Simon Leys, notre contemporain

Jérôme MICHEL, Simon Leys. Vivre dans la vérité et aimer les crapauds, Michalon, coll. « Le bien commun », 2023, 128 p., 12 € / ePub : 8,99 €, ISBN : 9782347002787

michel simon leys vivre dans la verite et aiemr les crapaudsRessaisir la cohérence, la puissance d’une œuvre, l’arracher aux malentendus durables qui n’ont cessé de la recouvrir, dissiper les lectures paresseuses dont elle est prisonnière : c’est à l’aune de ces trois ambitions que se tient l’essai que Jérôme Michel consacre à Simon Leys. Sinologue, historien de la peinture et de la calligraphie chinoises, traducteur de Confucius, Shitao, Lu Xun, Shen Fu, Pierre Ryckmans bouleverse le paysage intellectuel lorsque, en 1971, il publie sous le pseudonyme de Simon Leys, Les habits neufs du président Mao. Chronique dénonçant la tragédie de la Révolution culturelle, s’inscrivant à contre-courant du maoïsme en France, cet essai (publié par Champ Libre, l’éditeur de Guy Debord) retentit comme une bombe. Comme l’analyse finement Jérôme Michel, c’est son amour pour la Chine ancienne et actuelle, sa fascination pour une civilisation « autre » vue comme une figure de l’Esprit permettant à l’occidental qu’il est de se décentrer, qui le pousse à révéler ce qu’il perçoit comme l’imposture du Grand Timonier, le plongeon du rêve communiste dans le cauchemar du totalitarisme. Révéler les sombres dessous de la « Grande Révolution culturelle prolétarienne », pourfendre un régime de terreur lui vaut d’être ostracisé, traité comme un paria.
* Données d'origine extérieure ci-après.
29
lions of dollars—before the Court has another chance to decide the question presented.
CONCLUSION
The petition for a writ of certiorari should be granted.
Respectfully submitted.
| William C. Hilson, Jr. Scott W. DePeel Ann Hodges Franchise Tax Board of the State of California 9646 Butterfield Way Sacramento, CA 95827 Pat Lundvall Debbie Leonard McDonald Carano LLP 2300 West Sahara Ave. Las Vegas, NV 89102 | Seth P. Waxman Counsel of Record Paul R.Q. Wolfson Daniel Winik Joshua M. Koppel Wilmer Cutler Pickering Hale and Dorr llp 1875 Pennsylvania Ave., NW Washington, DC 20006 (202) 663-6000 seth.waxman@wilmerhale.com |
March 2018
Les exigences qui sous-tendent l’œuvre de Simon Leys, Jérôme Michel les condense dans le titre de son ouvrage, dans la conjonction de deux visées, « vivre dans la vérité » et « aimer les crapauds ». D’une part, épouser l’impératif moral et cognitif d’une quête de la vérité, d’autre part, en référence au titre d’un article de George Orwell, « Quelques réflexions sur le crapaud vulgaire », « ne jamais oublier de faire passer la beauté, la poésie, le frivole et l’éternel, avant la politique ».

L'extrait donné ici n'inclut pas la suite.